Preservative Treatment

Wood can be impregnated with preservative chemicals to protect it from decay and insect damage. Many preservative compounds are toxic and protect the wood by poisoning decay fungi and insects. Common preservative treatment compounds such as CCA, ACQ, Copper Azole and pentachlorophenol, require special handling during manufacture and disposal after use. (CCA treatment is no longer available for residential construction but is still available for timber pilings, marine structures and other engineering applications.) The advantage of an extended service life must be balanced against chemical toxicity concerns. Although in most cases the chemicals are fixed within the wood, preservative-treated wood can result in adverse environmental impacts if not properly handled and disposed of.

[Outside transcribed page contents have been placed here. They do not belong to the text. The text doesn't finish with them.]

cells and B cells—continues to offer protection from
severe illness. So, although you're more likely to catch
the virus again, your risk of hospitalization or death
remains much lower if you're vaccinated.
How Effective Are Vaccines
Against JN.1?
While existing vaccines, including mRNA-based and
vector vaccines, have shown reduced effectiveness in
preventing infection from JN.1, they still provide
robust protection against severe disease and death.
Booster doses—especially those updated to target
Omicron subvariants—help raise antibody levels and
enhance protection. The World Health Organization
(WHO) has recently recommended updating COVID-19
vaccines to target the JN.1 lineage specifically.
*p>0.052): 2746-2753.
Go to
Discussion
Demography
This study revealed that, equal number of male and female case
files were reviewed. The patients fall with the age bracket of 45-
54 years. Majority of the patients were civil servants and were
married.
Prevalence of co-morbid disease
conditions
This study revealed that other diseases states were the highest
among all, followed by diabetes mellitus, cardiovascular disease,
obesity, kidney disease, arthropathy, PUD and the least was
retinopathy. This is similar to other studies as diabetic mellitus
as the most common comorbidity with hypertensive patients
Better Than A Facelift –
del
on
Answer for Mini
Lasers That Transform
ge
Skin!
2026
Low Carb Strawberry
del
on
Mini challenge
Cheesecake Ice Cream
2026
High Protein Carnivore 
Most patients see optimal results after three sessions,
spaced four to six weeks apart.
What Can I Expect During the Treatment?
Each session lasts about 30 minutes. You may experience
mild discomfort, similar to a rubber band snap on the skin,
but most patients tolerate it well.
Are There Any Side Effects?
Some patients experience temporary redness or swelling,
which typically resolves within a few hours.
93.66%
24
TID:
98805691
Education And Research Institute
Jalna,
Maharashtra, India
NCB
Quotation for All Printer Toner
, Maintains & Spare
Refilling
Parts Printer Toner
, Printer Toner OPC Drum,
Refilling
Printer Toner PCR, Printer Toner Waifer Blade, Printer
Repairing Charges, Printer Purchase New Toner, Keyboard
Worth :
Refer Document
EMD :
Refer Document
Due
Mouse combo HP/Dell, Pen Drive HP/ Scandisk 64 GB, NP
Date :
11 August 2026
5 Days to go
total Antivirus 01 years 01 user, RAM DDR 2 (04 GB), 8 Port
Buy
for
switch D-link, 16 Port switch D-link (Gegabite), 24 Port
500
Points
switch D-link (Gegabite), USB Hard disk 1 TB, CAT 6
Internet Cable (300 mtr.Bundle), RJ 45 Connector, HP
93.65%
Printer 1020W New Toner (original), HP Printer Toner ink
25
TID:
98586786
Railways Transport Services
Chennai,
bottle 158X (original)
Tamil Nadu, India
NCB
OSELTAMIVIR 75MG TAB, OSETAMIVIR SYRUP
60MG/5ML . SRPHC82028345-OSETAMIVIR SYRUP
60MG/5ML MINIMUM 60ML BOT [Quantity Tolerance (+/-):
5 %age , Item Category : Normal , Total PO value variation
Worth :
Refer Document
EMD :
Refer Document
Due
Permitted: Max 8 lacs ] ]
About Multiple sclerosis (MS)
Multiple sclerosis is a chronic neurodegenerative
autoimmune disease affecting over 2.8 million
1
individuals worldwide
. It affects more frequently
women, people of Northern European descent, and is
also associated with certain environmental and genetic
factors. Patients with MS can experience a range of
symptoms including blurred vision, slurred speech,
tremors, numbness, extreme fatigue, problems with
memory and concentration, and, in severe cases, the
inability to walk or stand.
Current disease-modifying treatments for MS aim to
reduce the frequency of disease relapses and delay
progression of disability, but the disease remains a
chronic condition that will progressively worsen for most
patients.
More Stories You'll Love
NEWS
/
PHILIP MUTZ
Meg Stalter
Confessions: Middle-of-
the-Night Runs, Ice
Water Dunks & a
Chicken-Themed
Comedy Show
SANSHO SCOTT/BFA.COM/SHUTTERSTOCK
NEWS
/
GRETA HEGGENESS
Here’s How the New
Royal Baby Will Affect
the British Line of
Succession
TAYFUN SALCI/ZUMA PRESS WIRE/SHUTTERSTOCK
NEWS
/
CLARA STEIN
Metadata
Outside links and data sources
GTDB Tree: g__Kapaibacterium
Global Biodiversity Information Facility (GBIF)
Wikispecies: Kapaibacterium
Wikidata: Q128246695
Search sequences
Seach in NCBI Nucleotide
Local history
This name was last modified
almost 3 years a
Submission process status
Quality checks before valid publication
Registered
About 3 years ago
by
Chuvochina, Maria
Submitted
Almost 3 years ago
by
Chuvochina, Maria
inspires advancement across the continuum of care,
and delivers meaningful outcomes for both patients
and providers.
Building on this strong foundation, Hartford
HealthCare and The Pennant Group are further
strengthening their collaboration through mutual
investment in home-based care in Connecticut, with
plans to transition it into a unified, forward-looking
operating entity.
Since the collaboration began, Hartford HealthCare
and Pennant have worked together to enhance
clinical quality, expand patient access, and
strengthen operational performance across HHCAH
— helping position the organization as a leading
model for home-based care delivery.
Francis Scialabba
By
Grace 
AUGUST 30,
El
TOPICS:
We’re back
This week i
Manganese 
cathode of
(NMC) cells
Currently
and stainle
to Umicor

Borates are not toxic to humans and other mammals, although they are toxic to termites and decay fungus. Most borate treatments are susceptible to leaching and are not suitable for applications where they are exposed to the weather. Their use is limited to applications such as sill plates, crawlspace framing, and other protected framing.

Naturally occurring decay-resistant species contain extractives in their heartwood that are resistant to decay and wood eating insects. Redwood, Cedar and Cypress are commonly used when natural decay resistance is desired.Wood waste is processed into landscape mulch.

Deconstruction and Recycling

Within the manufacturing environment, wood waste is either recycled into the production process or used as process fuel.

At the jobsite, wood waste along with drywall scraps can be processed into landscape mulch. Studies have shown that mulch made from engineered wood products is suitable for landscape applications. Mulch is beneficial to plantings due to its ability to retain moisture in the soil and retard weed growth. Eventually, the mulch decays and contributes organic material to the soil.

Demolition debris can be sorted and recycled. Larger structural timbers can be salvaged during deconstruction for re-use in other structures. Sorting and nail removal from light wood framing can be very labor intensive and impractical unless specialized tools are used.

Wood waste can also be used as a boiler fuel. Jobsite waste, demolition debris, manufacturing scraps and slash (branches and tree crowns) from logging operations can all be chipped and used as bio-fuel, displacing the consumption of fossil fuels.


A structural engineer endeavoring to design responsibly with wood should consider the following sustainable initiatives:

Specify wood products that come from sustainably managed forests.

Specify wood species that are grown in the same region as the project.

Utilize wood efficiently. Consider using prefabricated building components, engineered wood products and advanced framing techniques.

Design durable structures that are resistant to deterioration, and can be altered and adapted to new uses and loading conditions.

Specify non-toxic preservative treatments when appropriate.

Require that construction site waste and demolition debris be sorted and recycled, or used as biofuel.?

This article contains excerpts from SEI Sustainability Guidelines for the Structural Engineer, which is scheduled to be released later this year.